Comme il le disait l’autre jour à la Société de géographie commerciale, le capitaine Binger a vendu de tout dans son voyage, des ombrelles, des couvertures, des aiguilles à coudre, des alênes, des hameçons, des calicots apprêtés et imprimés, qui ont eu beaucoup de succès, des boutons de livrée, des ganses, des galons, des dentelles défraîchies, des cravates, des blouses de rouliers, des écharpes, des foulards, de la quincaillerie, de la coutellerie, du papier, des aimans, des gazes, des étoffes pour arlequins, lamées en or et en argent. Façonnés par ses leçons et par son exemple, les noirs qui l’accompagnaient avaient bientôt acquis le génie du négoce. Ils se dépouillaient de leurs amulettes pour les vendre à leurs amis, à qui ils offraient aussi des cadenas sans clé. Personne ne songeait à demander à quoi ces cadenas pouvaient servir, on se laissait séduire par leur charme mystérieux, tout le monde en voulait.

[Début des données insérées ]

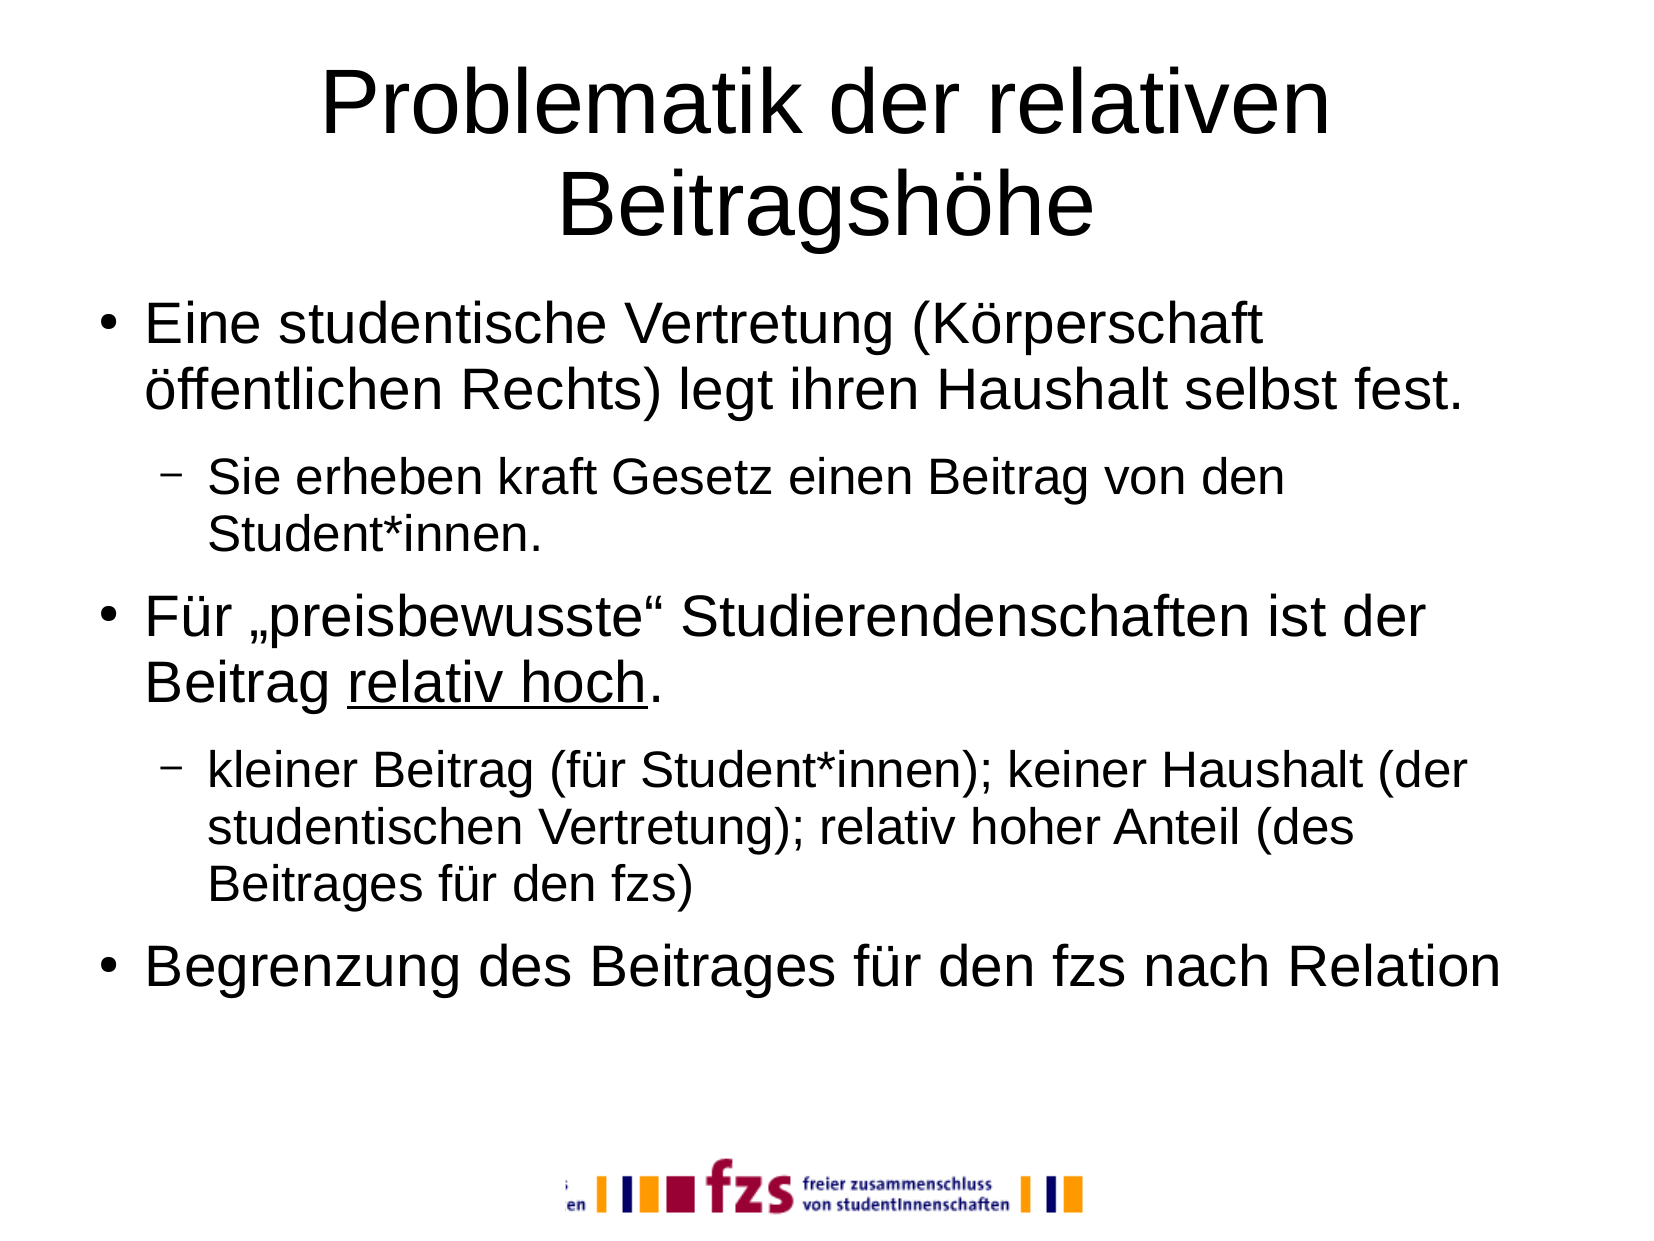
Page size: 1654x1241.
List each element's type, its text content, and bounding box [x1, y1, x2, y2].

picture [565, 1129, 1090, 1216]
list Eine studentische Vertretung (Körperschaft öffentlichen Rechts) legt ihren Haushalt selbst fest. Sie erheben kraft Gesetz einen Beitrag von den Student*innen. Für „preisbewusste“ Studierendenschaften ist der Beitrag relativ hoch. kleiner Beitrag (für Student*innen); keiner Haushalt (der studentischen Vertretung); relativ hoher Anteil (des Beitrages für den fzs) Begrenzung des Beitrages für den fzs nach Relation [82, 290, 1571, 1010]
title Problematik der relativen Beitragshöhe [82, 49, 1571, 257]
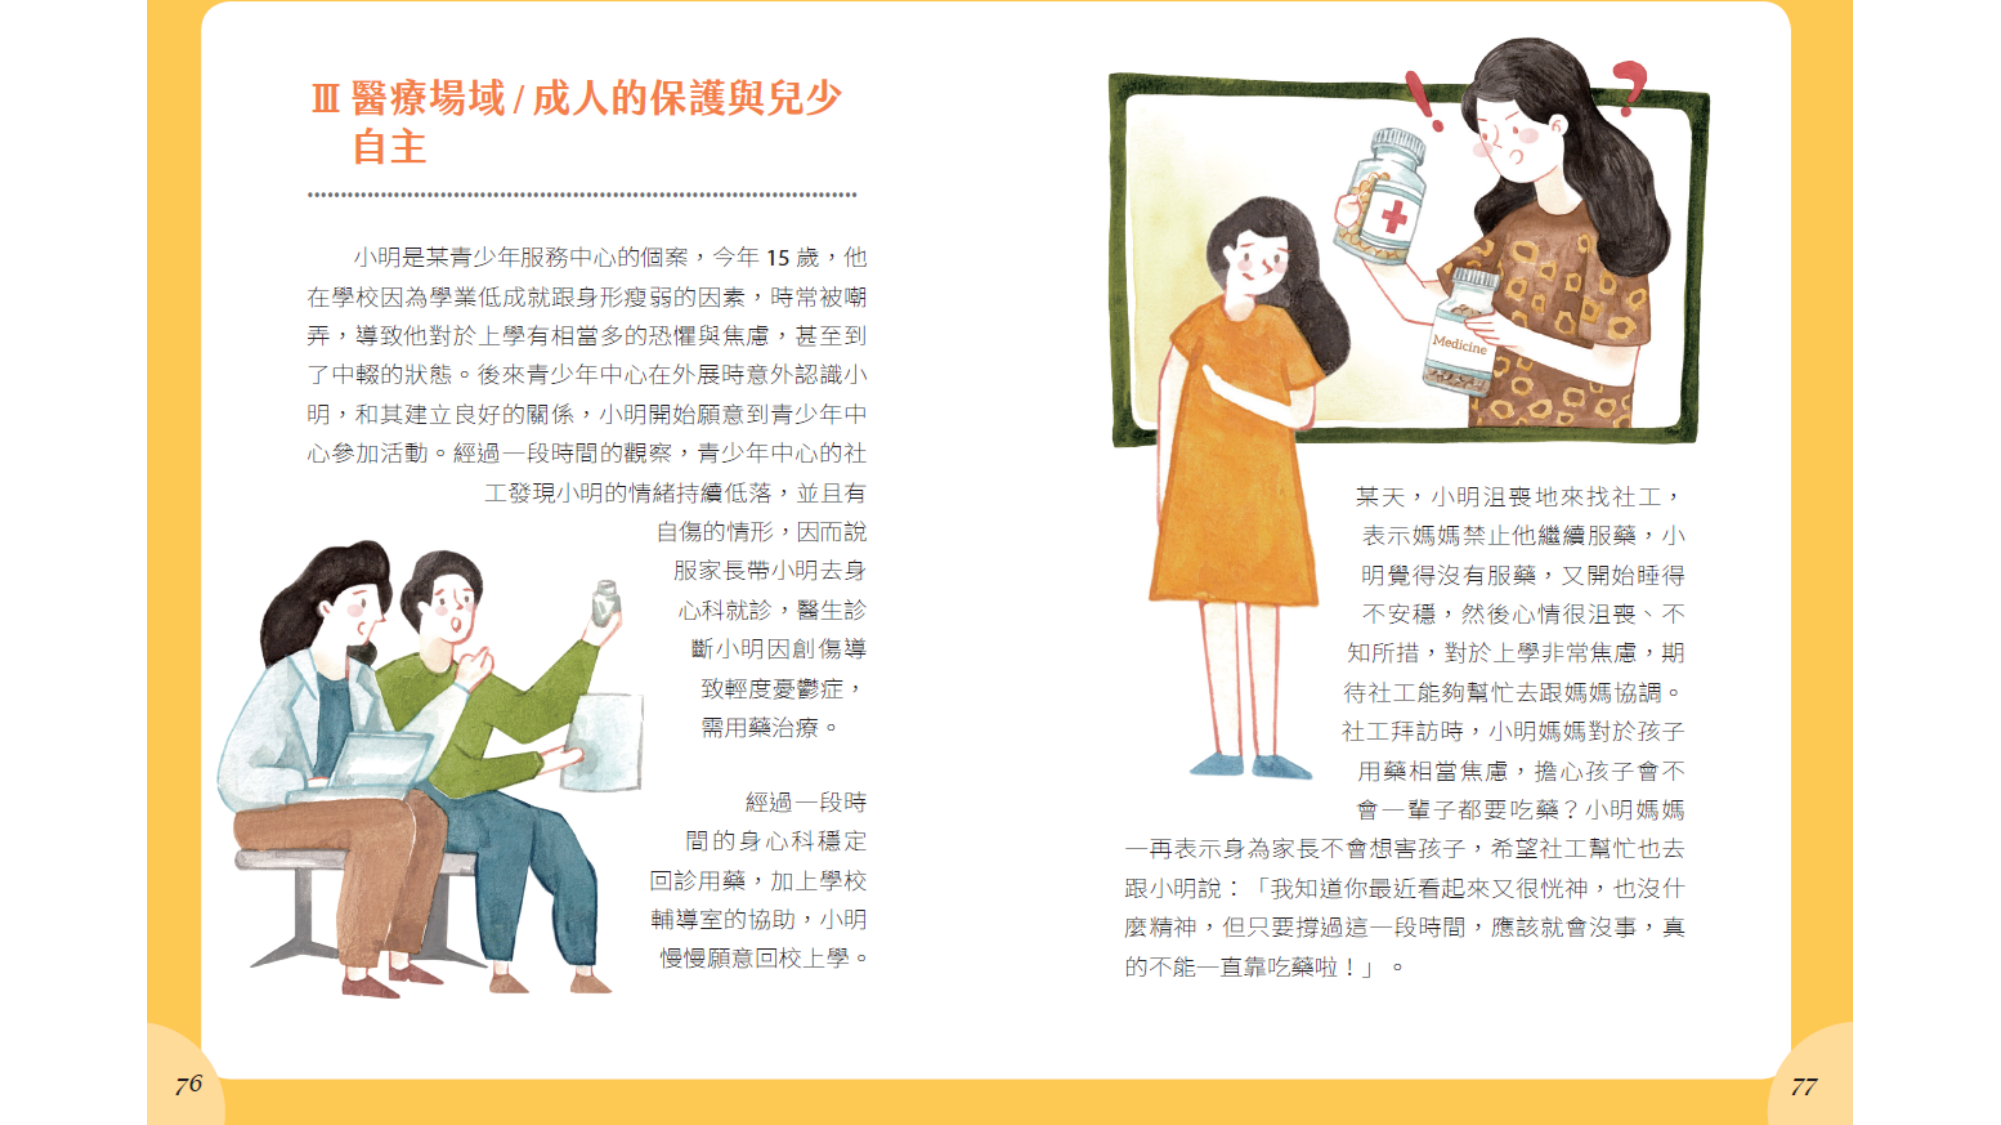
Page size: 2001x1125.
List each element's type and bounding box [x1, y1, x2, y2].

picture [147, 0, 1853, 1125]
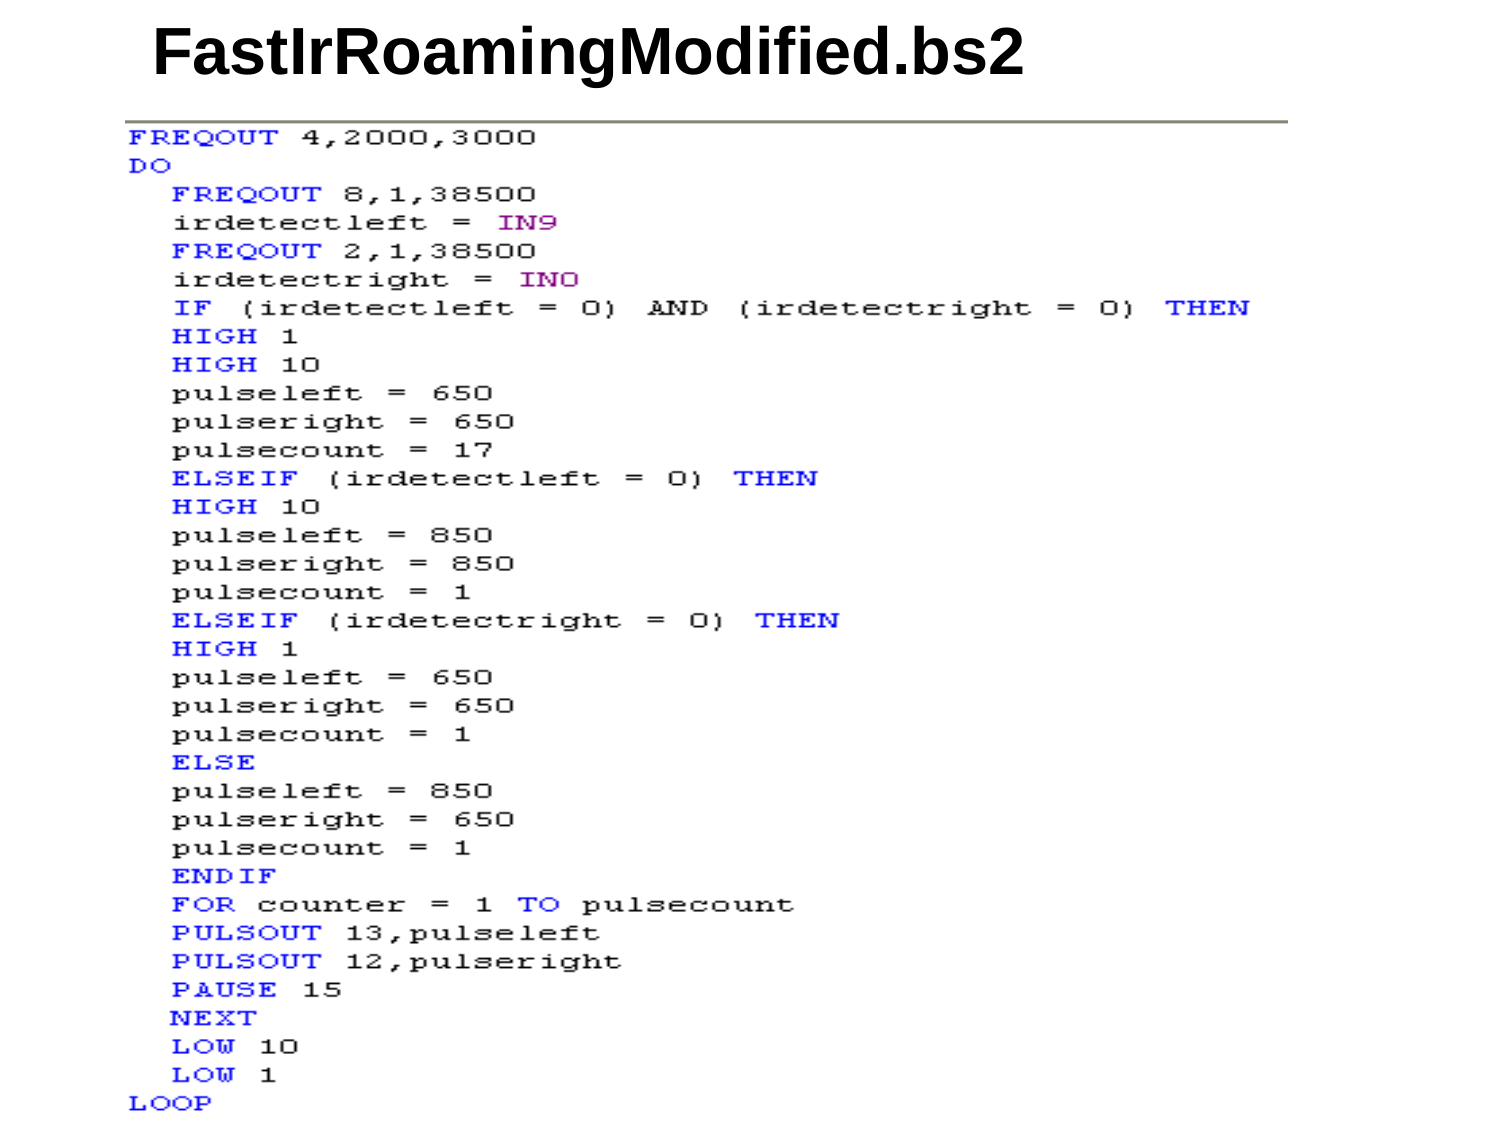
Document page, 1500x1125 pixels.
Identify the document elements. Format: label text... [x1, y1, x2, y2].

Les Mandés ont eux-mêmes des hommes d’affaires fort exercés, dont il est bon de se défier. Il en est qui se servent de poids faibles, pour peser l’or en poudre qu’ils donnent en paiement et de poids forts pour peser celui qu’ils encaissent. Une autre monnaie en usage dans ces pays est le cauris, coquillage univalve, venant des mers de l’Inde, monnaie lourde, encombrante : une charge d’homme de 20,000 petits cauris représente de 32 à 40 francs. Les indigènes comptent par petits tas de cinq coquilles, et les plus habiles opèrent avec une rapidité prodigieuse, dont M. Binger s’est plus d’une fois émerveillé. Il en voulait à son ami Bafotigué, chez qui il logeait à Kong, de compter sans effort 200 tas pendant que lui-même n’en comptait que 120.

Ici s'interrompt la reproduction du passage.